-- DATA FOR REVIEW --
-------

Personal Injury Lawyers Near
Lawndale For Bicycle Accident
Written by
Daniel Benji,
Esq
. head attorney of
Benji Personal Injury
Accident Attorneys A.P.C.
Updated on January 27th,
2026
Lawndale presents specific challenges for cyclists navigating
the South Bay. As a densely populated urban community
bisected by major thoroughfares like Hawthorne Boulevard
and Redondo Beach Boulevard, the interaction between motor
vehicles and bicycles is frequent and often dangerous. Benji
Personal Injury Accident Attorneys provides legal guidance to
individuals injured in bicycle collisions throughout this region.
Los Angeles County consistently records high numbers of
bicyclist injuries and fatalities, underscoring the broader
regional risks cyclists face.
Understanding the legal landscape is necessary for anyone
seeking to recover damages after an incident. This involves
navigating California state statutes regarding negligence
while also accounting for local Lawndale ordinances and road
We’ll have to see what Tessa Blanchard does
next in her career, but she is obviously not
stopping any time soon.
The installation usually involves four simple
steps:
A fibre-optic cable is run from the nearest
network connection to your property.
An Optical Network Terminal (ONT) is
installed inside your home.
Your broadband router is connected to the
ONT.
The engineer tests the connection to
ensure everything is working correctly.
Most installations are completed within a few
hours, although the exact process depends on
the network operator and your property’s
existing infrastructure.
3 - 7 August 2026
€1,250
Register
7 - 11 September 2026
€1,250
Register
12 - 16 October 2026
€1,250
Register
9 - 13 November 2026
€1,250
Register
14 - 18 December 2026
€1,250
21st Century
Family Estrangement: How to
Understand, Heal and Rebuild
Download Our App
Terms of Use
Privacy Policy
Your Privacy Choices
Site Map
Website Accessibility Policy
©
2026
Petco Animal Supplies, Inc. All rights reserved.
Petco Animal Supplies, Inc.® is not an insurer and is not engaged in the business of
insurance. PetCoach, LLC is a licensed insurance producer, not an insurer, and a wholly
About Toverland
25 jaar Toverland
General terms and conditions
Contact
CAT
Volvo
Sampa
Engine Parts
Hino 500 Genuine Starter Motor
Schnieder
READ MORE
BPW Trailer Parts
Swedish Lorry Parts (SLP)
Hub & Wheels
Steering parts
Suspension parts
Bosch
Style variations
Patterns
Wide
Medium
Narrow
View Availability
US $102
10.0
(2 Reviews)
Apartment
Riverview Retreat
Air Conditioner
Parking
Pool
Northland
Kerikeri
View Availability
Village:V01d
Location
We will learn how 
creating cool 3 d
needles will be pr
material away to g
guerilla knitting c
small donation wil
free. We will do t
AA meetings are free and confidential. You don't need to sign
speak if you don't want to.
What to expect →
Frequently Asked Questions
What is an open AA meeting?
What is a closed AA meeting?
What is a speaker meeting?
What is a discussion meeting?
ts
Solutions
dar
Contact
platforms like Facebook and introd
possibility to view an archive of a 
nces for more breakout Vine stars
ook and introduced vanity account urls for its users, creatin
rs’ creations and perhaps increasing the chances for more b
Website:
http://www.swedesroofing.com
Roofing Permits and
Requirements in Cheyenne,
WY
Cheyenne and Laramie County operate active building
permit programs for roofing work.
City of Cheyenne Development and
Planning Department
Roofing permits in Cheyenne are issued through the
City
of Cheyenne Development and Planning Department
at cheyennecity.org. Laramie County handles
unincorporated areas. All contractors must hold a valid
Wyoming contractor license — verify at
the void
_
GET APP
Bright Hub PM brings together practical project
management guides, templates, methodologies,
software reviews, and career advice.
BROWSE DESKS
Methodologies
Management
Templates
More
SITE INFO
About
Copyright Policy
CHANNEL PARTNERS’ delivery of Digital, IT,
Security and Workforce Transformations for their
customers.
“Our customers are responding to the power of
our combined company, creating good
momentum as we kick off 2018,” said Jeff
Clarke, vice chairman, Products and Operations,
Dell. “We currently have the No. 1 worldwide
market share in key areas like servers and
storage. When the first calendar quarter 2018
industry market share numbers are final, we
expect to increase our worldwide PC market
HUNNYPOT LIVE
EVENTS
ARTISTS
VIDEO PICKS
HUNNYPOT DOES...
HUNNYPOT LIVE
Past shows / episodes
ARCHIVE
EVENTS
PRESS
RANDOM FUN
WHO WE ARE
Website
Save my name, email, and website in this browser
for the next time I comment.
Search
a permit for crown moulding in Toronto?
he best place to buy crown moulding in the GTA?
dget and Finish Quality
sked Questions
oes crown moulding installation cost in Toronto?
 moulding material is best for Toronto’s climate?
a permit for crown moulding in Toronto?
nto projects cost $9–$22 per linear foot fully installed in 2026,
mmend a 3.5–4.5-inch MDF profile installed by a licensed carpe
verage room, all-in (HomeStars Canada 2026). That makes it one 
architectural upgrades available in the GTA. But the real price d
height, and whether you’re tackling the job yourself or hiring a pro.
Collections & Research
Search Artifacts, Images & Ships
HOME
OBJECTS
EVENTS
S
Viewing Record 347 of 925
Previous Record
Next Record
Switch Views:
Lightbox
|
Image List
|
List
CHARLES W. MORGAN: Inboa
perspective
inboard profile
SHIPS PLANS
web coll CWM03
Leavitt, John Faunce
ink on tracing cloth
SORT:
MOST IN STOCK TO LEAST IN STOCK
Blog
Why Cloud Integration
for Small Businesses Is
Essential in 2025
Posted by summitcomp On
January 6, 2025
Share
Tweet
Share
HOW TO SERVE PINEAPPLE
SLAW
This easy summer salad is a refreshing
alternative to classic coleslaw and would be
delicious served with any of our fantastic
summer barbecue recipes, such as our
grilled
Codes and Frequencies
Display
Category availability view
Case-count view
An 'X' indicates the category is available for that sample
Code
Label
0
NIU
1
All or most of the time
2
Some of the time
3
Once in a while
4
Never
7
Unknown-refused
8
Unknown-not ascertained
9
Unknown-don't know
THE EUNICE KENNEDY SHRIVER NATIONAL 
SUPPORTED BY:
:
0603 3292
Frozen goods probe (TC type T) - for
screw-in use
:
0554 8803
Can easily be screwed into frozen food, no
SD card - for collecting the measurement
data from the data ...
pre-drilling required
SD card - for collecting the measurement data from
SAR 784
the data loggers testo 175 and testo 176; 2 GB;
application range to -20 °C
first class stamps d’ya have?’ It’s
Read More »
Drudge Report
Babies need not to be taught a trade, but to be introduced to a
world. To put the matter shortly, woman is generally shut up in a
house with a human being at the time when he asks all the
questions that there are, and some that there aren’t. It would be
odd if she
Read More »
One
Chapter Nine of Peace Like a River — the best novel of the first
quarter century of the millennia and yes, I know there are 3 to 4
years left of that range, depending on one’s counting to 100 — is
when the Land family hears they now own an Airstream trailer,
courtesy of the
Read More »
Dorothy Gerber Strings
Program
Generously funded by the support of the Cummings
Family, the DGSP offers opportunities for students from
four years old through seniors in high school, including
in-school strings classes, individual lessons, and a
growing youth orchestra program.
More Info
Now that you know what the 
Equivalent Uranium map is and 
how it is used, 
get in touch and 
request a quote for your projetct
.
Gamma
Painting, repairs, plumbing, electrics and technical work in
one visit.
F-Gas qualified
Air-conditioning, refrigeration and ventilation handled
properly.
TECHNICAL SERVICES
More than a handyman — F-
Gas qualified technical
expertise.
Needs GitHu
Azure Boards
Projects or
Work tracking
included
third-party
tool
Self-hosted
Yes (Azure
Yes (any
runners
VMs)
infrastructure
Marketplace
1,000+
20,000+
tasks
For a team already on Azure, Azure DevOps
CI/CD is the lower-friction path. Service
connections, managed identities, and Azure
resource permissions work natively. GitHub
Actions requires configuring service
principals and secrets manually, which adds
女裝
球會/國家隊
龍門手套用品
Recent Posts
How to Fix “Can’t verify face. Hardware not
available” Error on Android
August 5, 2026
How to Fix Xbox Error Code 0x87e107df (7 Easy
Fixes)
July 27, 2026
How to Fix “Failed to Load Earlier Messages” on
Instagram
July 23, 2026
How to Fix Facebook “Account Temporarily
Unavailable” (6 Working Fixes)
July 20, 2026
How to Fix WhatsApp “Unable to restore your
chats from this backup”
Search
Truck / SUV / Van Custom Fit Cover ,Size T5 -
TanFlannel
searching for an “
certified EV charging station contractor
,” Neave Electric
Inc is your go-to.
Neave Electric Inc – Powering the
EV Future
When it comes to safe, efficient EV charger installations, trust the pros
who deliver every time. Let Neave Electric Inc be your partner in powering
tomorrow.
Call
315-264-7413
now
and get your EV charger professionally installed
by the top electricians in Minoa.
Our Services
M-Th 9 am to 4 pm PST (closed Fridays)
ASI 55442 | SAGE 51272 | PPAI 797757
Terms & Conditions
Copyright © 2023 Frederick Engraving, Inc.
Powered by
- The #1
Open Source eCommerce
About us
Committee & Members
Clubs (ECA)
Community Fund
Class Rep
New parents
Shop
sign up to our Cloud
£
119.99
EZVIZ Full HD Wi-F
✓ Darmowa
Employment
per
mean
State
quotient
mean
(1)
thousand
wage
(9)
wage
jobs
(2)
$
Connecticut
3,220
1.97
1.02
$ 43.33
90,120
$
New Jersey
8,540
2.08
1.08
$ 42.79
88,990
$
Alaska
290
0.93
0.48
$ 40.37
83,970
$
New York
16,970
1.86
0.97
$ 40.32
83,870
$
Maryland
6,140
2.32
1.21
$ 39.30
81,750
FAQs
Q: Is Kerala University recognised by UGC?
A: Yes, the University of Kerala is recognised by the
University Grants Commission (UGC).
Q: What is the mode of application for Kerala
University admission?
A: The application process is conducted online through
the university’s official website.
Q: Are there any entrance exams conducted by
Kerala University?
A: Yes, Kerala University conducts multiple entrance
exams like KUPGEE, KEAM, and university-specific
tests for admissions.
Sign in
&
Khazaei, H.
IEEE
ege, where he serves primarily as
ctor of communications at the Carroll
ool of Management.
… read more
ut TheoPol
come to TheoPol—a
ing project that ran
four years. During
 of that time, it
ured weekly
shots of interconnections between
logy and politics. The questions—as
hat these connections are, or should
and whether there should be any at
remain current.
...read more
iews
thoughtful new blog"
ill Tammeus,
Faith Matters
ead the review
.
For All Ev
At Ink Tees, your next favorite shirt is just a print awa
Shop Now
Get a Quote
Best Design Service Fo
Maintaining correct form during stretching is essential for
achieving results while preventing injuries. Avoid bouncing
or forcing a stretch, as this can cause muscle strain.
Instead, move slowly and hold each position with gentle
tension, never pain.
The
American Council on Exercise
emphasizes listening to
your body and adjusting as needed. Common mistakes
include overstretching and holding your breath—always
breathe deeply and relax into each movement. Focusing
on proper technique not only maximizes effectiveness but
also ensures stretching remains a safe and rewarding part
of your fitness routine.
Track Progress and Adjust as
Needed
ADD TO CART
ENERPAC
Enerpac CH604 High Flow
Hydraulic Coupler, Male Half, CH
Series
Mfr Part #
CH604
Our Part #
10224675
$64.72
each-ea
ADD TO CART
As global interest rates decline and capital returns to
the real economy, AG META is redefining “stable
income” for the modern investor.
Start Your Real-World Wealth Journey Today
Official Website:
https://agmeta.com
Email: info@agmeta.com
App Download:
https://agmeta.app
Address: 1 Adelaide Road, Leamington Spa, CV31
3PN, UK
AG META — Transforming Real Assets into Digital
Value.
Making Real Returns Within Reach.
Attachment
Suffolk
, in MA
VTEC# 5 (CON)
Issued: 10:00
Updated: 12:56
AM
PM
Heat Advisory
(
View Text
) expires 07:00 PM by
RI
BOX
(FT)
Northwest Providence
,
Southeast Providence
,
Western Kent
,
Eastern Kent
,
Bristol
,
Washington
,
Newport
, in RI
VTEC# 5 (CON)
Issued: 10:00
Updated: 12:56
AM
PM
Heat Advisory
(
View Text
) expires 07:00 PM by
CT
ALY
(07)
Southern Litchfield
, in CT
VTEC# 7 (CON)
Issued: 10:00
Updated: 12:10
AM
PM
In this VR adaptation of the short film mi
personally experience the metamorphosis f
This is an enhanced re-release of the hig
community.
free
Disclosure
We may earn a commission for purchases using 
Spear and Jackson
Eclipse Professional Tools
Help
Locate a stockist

-------

Recast the lines from the first one up to and including the line that contains "Petco Animal Supplies, Inc. All" as a Markdown table with the columns No. and Text. Number each row and omit any blank lines.

| No. | Text |
|---|---|
| 1 | Personal Injury Lawyers Near |
| 2 | Lawndale For Bicycle Accident |
| 3 | Written by |
| 4 | Daniel Benji, |
| 5 | Esq |
| 6 | . head attorney of |
| 7 | Benji Personal Injury |
| 8 | Accident Attorneys A.P.C. |
| 9 | Updated on January 27th, |
| 10 | 2026 |
| 11 | Lawndale presents specific challenges for cyclists navigating |
| 12 | the South Bay. As a densely populated urban community |
| 13 | bisected by major thoroughfares like Hawthorne Boulevard |
| 14 | and Redondo Beach Boulevard, the interaction between motor |
| 15 | vehicles and bicycles is frequent and often dangerous. Benji |
| 16 | Personal Injury Accident Attorneys provides legal guidance to |
| 17 | individuals injured in bicycle collisions throughout this region. |
| 18 | Los Angeles County consistently records high numbers of |
| 19 | bicyclist injuries and fatalities, underscoring the broader |
| 20 | regional risks cyclists face. |
| 21 | Understanding the legal landscape is necessary for anyone |
| 22 | seeking to recover damages after an incident. This involves |
| 23 | navigating California state statutes regarding negligence |
| 24 | while also accounting for local Lawndale ordinances and road |
| 25 | We’ll have to see what Tessa Blanchard does |
| 26 | next in her career, but she is obviously not |
| 27 | stopping any time soon. |
| 28 | The installation usually involves four simple |
| 29 | steps: |
| 30 | A fibre-optic cable is run from the nearest |
| 31 | network connection to your property. |
| 32 | An Optical Network Terminal (ONT) is |
| 33 | installed inside your home. |
| 34 | Your broadband router is connected to the |
| 35 | ONT. |
| 36 | The engineer tests the connection to |
| 37 | ensure everything is working correctly. |
| 38 | Most installations are completed within a few |
| 39 | hours, although the exact process depends on |
| 40 | the network operator and your property’s |
| 41 | existing infrastructure. |
| 42 | 3 - 7 August 2026 |
| 43 | €1,250 |
| 44 | Register |
| 45 | 7 - 11 September 2026 |
| 46 | €1,250 |
| 47 | Register |
| 48 | 12 - 16 October 2026 |
| 49 | €1,250 |
| 50 | Register |
| 51 | 9 - 13 November 2026 |
| 52 | €1,250 |
| 53 | Register |
| 54 | 14 - 18 December 2026 |
| 55 | €1,250 |
| 56 | 21st Century |
| 57 | Family Estrangement: How to |
| 58 | Understand, Heal and Rebuild |
| 59 | Download Our App |
| 60 | Terms of Use |
| 61 | Privacy Policy |
| 62 | Your Privacy Choices |
| 63 | Site Map |
| 64 | Website Accessibility Policy |
| 65 | © |
| 66 | 2026 |
| 67 | Petco Animal Supplies, Inc. All rights reserved. |